Finding Black Boy Joy In A World That Doesn’t Want You To
Darnell Moore’s memoir No Ashes in the Fire thinks deeply about trauma and healing
“I am still thinking through what communal healing might look like — one that centers those who have been harmed and seeks to aid the wrongdoer in their quest for atonement and transformation — that does not begin and end with punishment or incarceration.”
Why Is Dying in America So Expensive?
Megan Giddings, author of Lakewood, on how our racist, capitalist medical system exploits Black bodies
“Don’t you think that the American dream, at least for people of color in this country, is the ultimate destruction of who you are?”
A Superhero Fueled by Righteous Anger
In Tochi Onyebuchi’s Riot Baby, Ella’s psychic gifts carry all the energy of a political protest
“One of the things that I’m constantly noticing is that the powers-that-be will try to quell that anger and try to police how protests happen. ‘Oh, you shouldn’t be blocking the freeways. Oh, you shouldn’t be making so much noise. There are better ways to protest.’ In each instance, they’re trying to leach the protestors of their anger.”
Austin Channing Brown Wants to Save Black Women Some Emotional Labor
Her memoir I’m Still Here covers womanhood, race, religion, and white nonsense
“When you think about the full weight of slavery, when you think about the full weight of lynching, when you think about the full weight of segregation and how hard white Americans fought for segregation, when you think about genocide and the Chinese Exclusion Act, when you think about what people of color have endured for the sake of white supremacy, that is extraordinarily powerful.”

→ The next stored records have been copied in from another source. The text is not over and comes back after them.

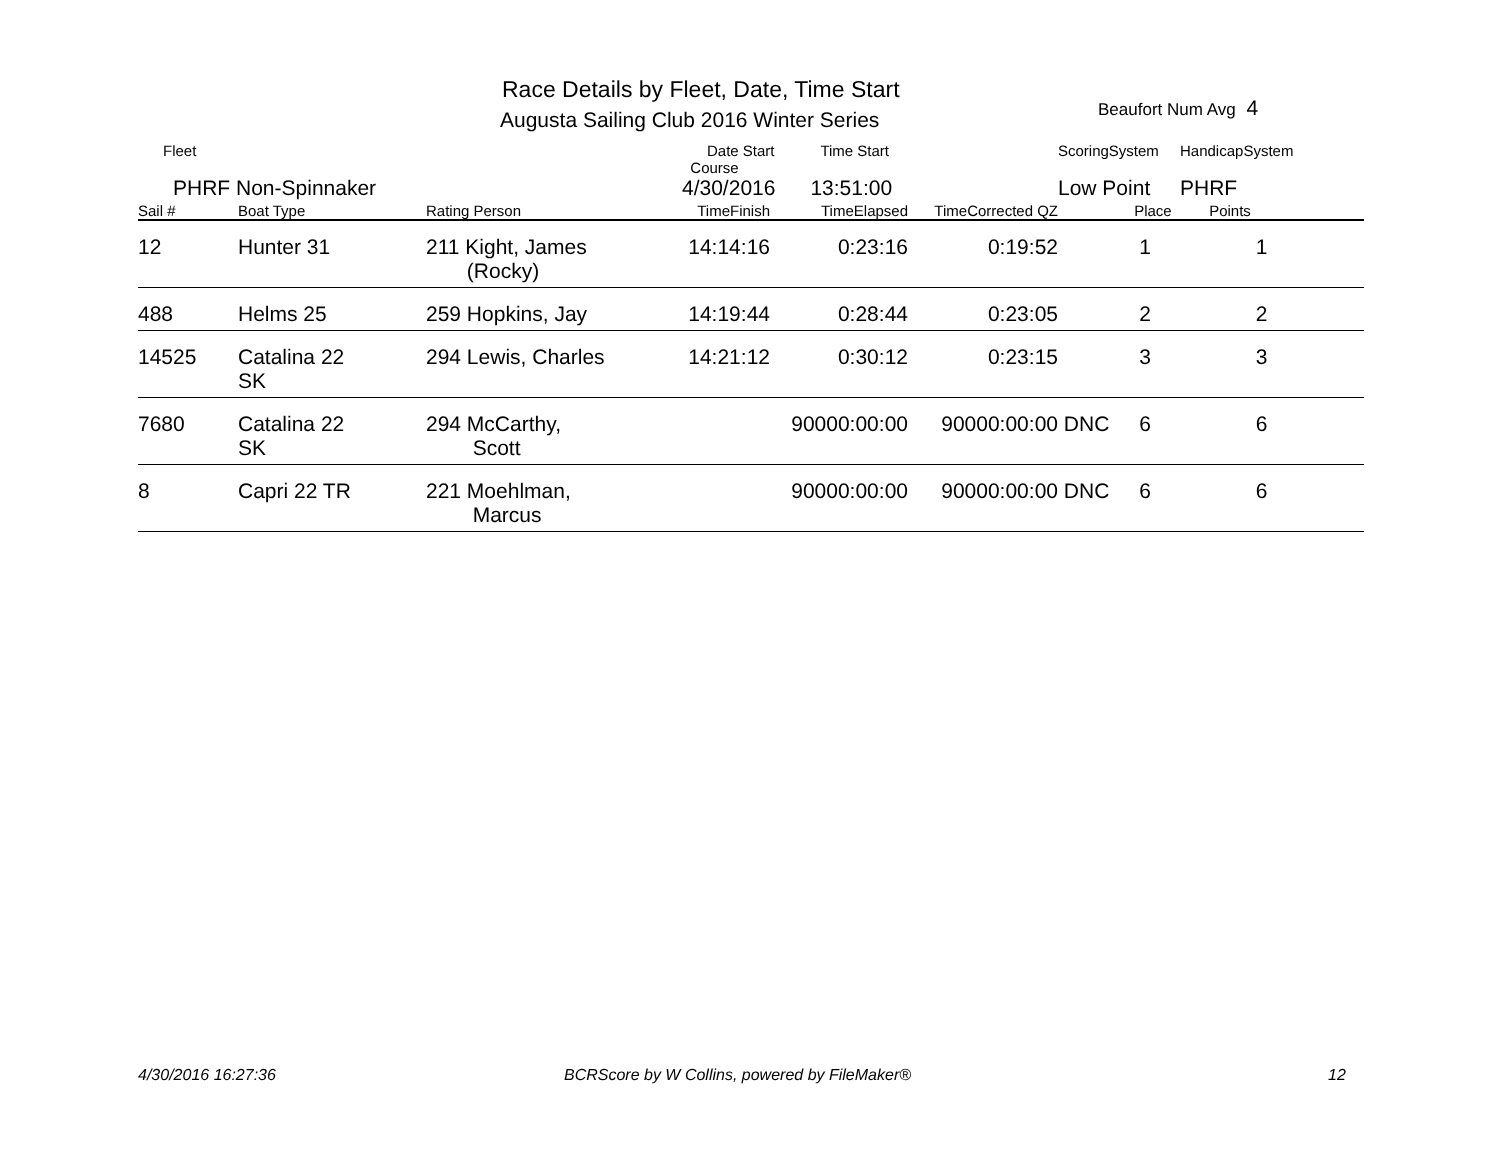Race Details by Fleet, Date, Time Start
Augusta Sailing Club 2016 Winter Series
Beaufort Num Avg 4
| Fleet | | | Date Start Time Start Course | | | ScoringSystem | | HandicapSystem |
| PHRF Non-Spinnaker | | | 4/30/2016 13:51:00 | | | Low Point | | PHRF |
| Sail # | Boat Type | Rating Person | TimeFinish | TimeElapsed | TimeCorrected QZ | | Place | Points |
| 12 | Hunter 31 | 211 Kight, James (Rocky) | 14:14:16 | 0:23:16 | 0:19:52 | | 1 | 1 |
| 488 | Helms 25 | 259 Hopkins, Jay | 14:19:44 | 0:28:44 | 0:23:05 | | 2 | 2 |
| 14525 | Catalina 22 SK | 294 Lewis, Charles | 14:21:12 | 0:30:12 | 0:23:15 | | 3 | 3 |
| 7680 | Catalina 22 SK | 294 McCarthy, Scott | | 90000:00:00 | 90000:00:00 | DNC | 6 | 6 |
| 8 | Capri 22 TR | 221 Moehlman, Marcus | | 90000:00:00 | 90000:00:00 | DNC | 6 | 6 |
4/30/2016 16:27:36
BCRScore by W Collins, powered by FileMaker®
12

What Does It Mean to Be “Black Enough”?
Chris L. Terry’s Black Card grapples with biracial identity
“Don’t get me wrong, white people should feel guilty for every bit of privilege that they’ve had, but I want to see that guilt turned into something constructive. Stop wringing your hands and put them to work.”
In Danez Smith’s Poems, Love and Violence Live Hand in Hand
The poems in Homie center friendship and intimacy, but don’t dodge harder issues
“When do you choose violence? What is our own capacity for violence? I think poetry can be a safer place to ask dangerous questions but people expect the answers to involve peace and love.”
Who Gets to Be All-American?
Mitchell S. Jackson’s memoir Survival Math explores growing up Black in one of the whitest cities in America
“I claim that the people who are subjugated, oppressed, disenfranchised — and despite those harms, maintain some sense of national pride — might be the most American.”